VerbOWL
Verbalisation of Afrikaans OWL 2 DL Ontologies

Overview


Overview img
Figure 1: High level overview of project.


Background


As the usage of ontologies increases, the act of verbalising them has more and more value. An Ontology cannot be verbalised fluently as is without adding the linguistic knowledge relating to the specific language. This means that functionality to add this linguistic knowledge needs to either be included in future OWL releases or that the information needs to be provided externally and combined with an OWL file during the verbalisation process, this happens with the lemon model.

Controlled natural languages have been created for a similar purpose; they aim to make verbalisation more robust. A Controlled Natural Language is a language which is unambiguous and well defined; this is in contrast to natural language which is arguable neither.

Research has been done on verbalising Controlled Natural Languages since the mid-1990s, it is however even more pressing since the adoption of OWL as a standard and the development of the semantic web. It is still being explored as researchers attempt to map OWL ontologies to controlled English. An example of this is Attempto Controlled English (ACE) which has a well-defined syntax in order to curb ambiguity.

Ontologies are generally created by logicians and domain experts working together. The domain experts are the ones with the knowledge which needs to be expressed, and the logicians are those who can express this knowledge correctly in an ontology. Due to the fact that domain experts are very seldom logicians, this process is hugely collaborative. The problem with collaborating in this manner is that knowledge is often lost during the collaboration process. In order to make sure that the final ontology is created in a manner which makes sense, the domain expert needs to be able to check and reason through the axioms which are created.

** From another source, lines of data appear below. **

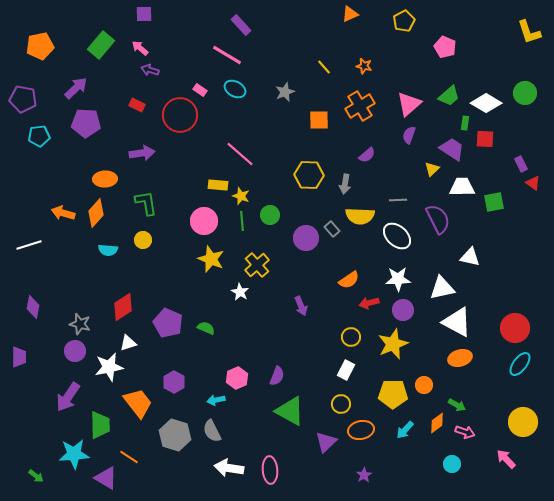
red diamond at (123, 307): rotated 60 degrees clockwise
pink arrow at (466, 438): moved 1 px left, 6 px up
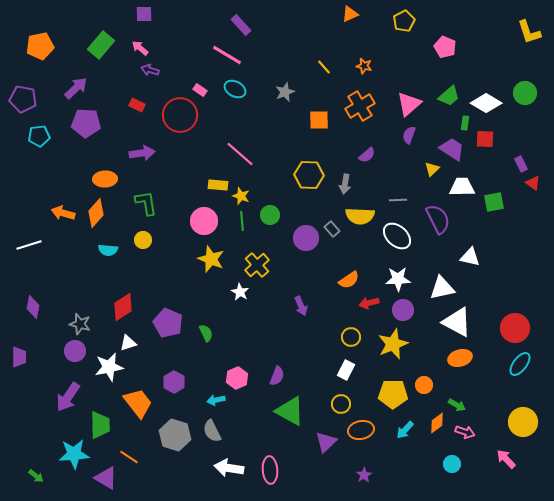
green semicircle at (206, 328): moved 5 px down; rotated 42 degrees clockwise
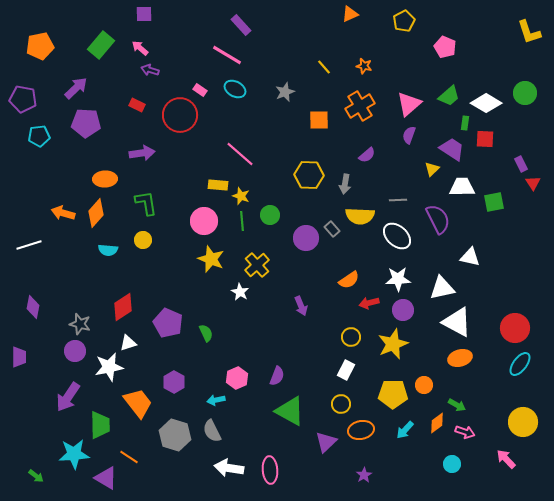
red triangle at (533, 183): rotated 21 degrees clockwise
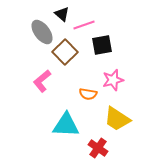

Most work on ontologies is done in English, and while various efforts have been made to include other languages, the other languages which are represented are mainly Indo-European. This is merely a side effect of the fact that most of the work being done in ontology engineering is in Europe and North America; however, there has been some work locally. Keet & Kumalo have put together some initial steps for a template which verbalises in isiZulu. The lack of support for African languages is troubling and is a hugely untapped area for research.

Ontologies are expressed in a manner which is hard for non-logicians to understand. Tools exist, such as Protégé – A tool which helps with the creation of ontologies – however the representation created is still only in Manchester Syntax at best. Manchester Syntax was created to be less like Description Logic, however it is still significantly less understandable than normal language. An example of Manchester syntax is given below:

Class: VegetarianPizza
EquivalentTo: Pizza
    and not (hasTopping some FishTopping)
    and not (hasTopping some MeatTopping)

This expresses the fact that a vegetarian pizza has no meat or fish toppings in a semi confusing manner. Controlled natural languages are used as a common solution to this problem and are often closely tied to ontology verbalisation.

In order to improve the collaboration between domain experts and logicians, this project aims to create and compare two approaches to ontology verbalisation in Afrikaans.

The two approaches are the grammar based approach (discussed in this paper) and the template based approach (discussed in Lauren Sanby’s paper). The scope of each project is to read in an Afrikaans OWL 2 DL ontology and verbalise it into understandable Afrikaans sentences using either of the two approaches.

These two approaches will then be compared based on a variety of criteria such as axiom coverage, comprehensibility and time taken, the results of this are split up into Grammar based and template based.

The grammar based approach uses the OWL API (An API for interacting with ontologies, in Java) for extracting axioms and Grammatical Framework (GF) for verbalising the axioms with a pre-processing layer in-between. While the template based approach uses a template to provide the verbalisation on an axiom by axiom basis.

This project is important because it aims to increase the quality of ontologies produced by making checking of the logical representation easier. It is also the first attempt to do this verbalisation in Afrikaans. Due to the fact that most work in ontologies is done in English, speakers of other languages can be left out/excluded.